Pakistani anthropologist Saba Mahmood began her field research among Muslim women’s revival (da’wa, Arabic “call”) movements in Cairo in 1995 with a number of admitted preconceptions. An ardent feminist and leftist scholar, Mahmood assumed a certain degree of internalized subordination in women who find solace and meaning in deeply patriarchal traditions. Yet, over the course of two years listening to and learning from several religious revival groups run by da’iyat (female “callers”), she discovered an entirely different understanding of religious devotion. Her innovative ethnography of that time, Politics of Piety, sets out a new vision of feminist theory that re-examines the complicated, underexplored relationship between gender and religion from the perspective of women who participate within – as opposed to fight against – patriarchal systems. In doing so, Piety advances a new and timely approach to the study of ethics, identity, agency, and embodiment in post-colonial cultures.

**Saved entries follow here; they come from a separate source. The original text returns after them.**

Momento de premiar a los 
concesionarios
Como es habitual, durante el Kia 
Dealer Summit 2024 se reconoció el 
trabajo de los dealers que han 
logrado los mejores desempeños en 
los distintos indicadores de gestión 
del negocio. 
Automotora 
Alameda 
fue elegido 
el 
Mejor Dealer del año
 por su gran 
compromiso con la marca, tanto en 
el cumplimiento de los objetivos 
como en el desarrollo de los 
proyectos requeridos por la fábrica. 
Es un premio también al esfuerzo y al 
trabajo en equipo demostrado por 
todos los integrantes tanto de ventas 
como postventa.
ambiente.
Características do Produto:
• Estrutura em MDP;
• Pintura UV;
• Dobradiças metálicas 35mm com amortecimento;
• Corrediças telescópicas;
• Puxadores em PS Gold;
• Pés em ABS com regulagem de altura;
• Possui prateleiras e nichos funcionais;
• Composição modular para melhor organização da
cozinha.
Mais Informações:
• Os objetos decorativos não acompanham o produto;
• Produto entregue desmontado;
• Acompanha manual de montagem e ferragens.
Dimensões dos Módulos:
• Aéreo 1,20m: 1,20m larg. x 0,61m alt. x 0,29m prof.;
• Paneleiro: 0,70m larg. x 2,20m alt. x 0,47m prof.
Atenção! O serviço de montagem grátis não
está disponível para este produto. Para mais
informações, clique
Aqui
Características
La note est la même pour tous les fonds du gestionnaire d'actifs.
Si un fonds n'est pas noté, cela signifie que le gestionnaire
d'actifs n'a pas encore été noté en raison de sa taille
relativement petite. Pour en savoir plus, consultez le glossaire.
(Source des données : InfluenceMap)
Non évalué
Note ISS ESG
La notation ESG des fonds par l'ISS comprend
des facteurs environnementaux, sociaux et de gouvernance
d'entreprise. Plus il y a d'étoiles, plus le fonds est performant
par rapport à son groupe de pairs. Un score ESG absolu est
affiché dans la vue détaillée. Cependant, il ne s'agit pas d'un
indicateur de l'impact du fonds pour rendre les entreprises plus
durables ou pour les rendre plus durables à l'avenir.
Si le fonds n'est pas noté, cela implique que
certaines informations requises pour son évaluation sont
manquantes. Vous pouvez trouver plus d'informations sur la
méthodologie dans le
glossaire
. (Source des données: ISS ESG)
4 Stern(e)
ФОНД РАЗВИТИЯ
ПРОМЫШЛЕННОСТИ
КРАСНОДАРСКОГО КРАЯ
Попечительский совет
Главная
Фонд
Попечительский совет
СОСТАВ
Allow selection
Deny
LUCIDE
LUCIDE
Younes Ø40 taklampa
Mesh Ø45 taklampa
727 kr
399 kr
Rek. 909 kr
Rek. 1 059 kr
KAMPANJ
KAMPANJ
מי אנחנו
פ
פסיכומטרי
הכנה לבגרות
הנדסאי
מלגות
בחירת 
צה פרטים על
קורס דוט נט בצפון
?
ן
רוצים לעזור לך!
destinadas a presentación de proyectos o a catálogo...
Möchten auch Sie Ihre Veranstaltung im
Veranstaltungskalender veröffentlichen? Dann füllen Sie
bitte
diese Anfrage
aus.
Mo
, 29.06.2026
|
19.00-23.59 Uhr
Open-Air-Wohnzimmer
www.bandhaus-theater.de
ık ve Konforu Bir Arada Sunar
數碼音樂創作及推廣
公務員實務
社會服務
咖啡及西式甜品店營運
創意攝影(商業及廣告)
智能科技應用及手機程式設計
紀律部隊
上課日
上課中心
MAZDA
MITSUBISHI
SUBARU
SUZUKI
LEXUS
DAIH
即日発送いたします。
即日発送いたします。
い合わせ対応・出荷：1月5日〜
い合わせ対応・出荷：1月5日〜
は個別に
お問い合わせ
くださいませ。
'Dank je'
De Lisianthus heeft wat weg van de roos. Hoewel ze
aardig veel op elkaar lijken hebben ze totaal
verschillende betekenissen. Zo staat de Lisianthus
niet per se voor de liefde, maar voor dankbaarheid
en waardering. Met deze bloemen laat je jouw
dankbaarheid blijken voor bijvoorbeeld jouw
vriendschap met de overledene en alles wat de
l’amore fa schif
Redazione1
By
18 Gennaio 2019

Popularly accepted da’iyat are historically quite new. Concerns about possible gender-mixing improprieties and the belief that only men are intellectually and spiritually able to lead Muslim communities mean that, generally speaking, Islamic preaching and community leadership have been the prerogative of men alone. Female Islamic preachers arose as part of the resurgence of Islamic devotion that swelled region-wide in the Middle East beginning in the 1970s. They continued to gain popularity and acclaim as modern communications technologies facilitated women’s access to Islamic education. By the 1990s, Muslim women from different social classes and backgrounds, all interested in rediscovering their religious community’s rich traditions and ethical moorings, were regularly attending classes associated with local mosques, learning at the feet of dai’yat known for their moral rectitude and religious wisdom.
Mahmood describes Hajja Samira, a da’iya associated with a working-class mosque, and Hajja Faiza, a quiet, articulate Qur’anic exegete who teaches women from upscale neighborhoods, both of whom are deeply concerned with what they view as the modern abstraction of Islam into a private, personal affair that can be distinguished from other aspects of life. They teach their students to counter this secular division, emphasizing the “old Islamic adage: ‘All life is worship.’” Other da’iyat engage in lively debates with their students and each other about the purpose and function of the hijab, or Islamic headcovering.
Mahmood meets with students as well, interviewing participants in the mosque movement from all walks of life, educational levels, and philosophies. She notes the complex self-awareness with which many women seek to negotiate the conflicting claims of modern life and Muslim morality, including, for example, women whose work demands require them to participate in practices of dubious piety like transacting business with men or traveling in mixed-sex vehicles. Throughout, Mahmood observes that the wilting, oppressed Muslim woman of popular imagination is nowhere in sight. This is, in part, because the women of the urban women’s mosque movement are not primarily concerned with political equality or the implications of gender hierarchy. Rather than view their lives through a filter of political rights, they orient their understandings of self and role in terms of their obligations to God. Mahmood explores the intersection of that understanding with embodied practices, ethical issues, and personal identity, elaborating a theoretically dense and evocative approach to religion that will be useful to scholars in a variety of fields.